Required work:
Copy the lines of the records below word for word, starting at the line that contains "List the labels" and ending at the line that contains "20:18:12, 2024-09-29 20:18:13". Include both of those lines and nothing else.

Material for this task:
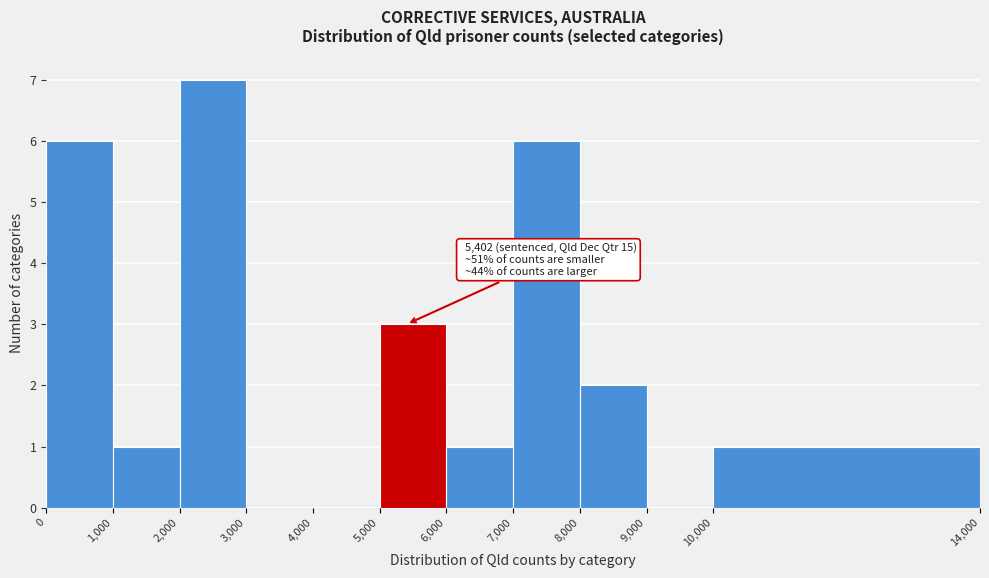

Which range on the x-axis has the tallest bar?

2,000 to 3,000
==
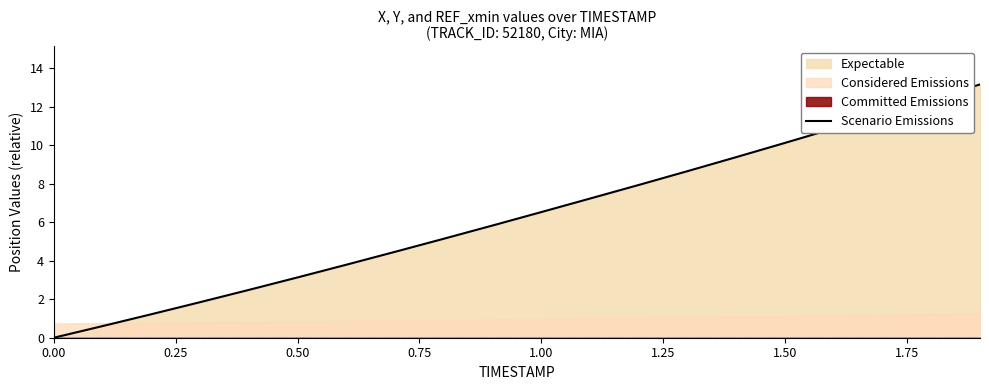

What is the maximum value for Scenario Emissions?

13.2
...
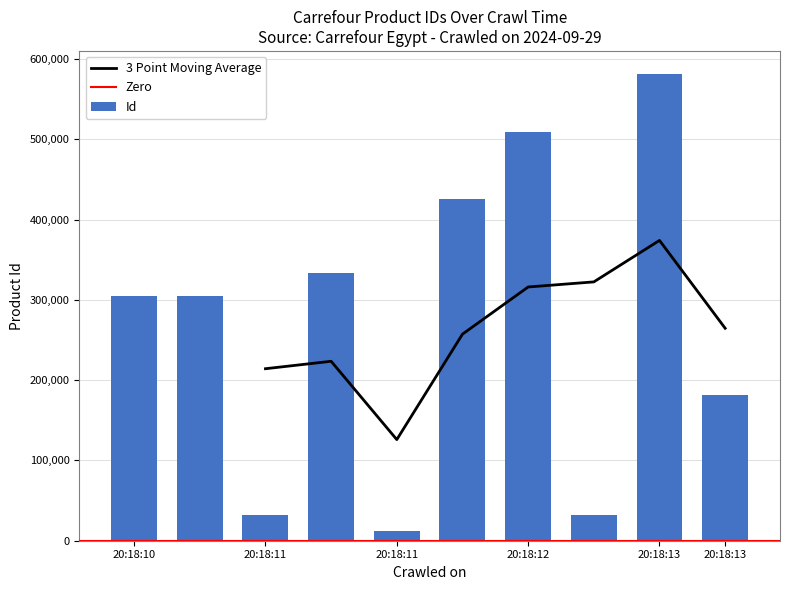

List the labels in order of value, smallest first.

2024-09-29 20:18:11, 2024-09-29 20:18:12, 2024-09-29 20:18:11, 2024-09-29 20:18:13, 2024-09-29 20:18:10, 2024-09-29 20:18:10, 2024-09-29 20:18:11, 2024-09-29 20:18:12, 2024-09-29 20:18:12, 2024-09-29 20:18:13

Your response:
List the labels in order of value, smallest first.

2024-09-29 20:18:11, 2024-09-29 20:18:12, 2024-09-29 20:18:11, 2024-09-29 20:18:13, 2024-09-29 20:18:10, 2024-09-29 20:18:10, 2024-09-29 20:18:11, 2024-09-29 20:18:12, 2024-09-29 20:18:12, 2024-09-29 20:18:13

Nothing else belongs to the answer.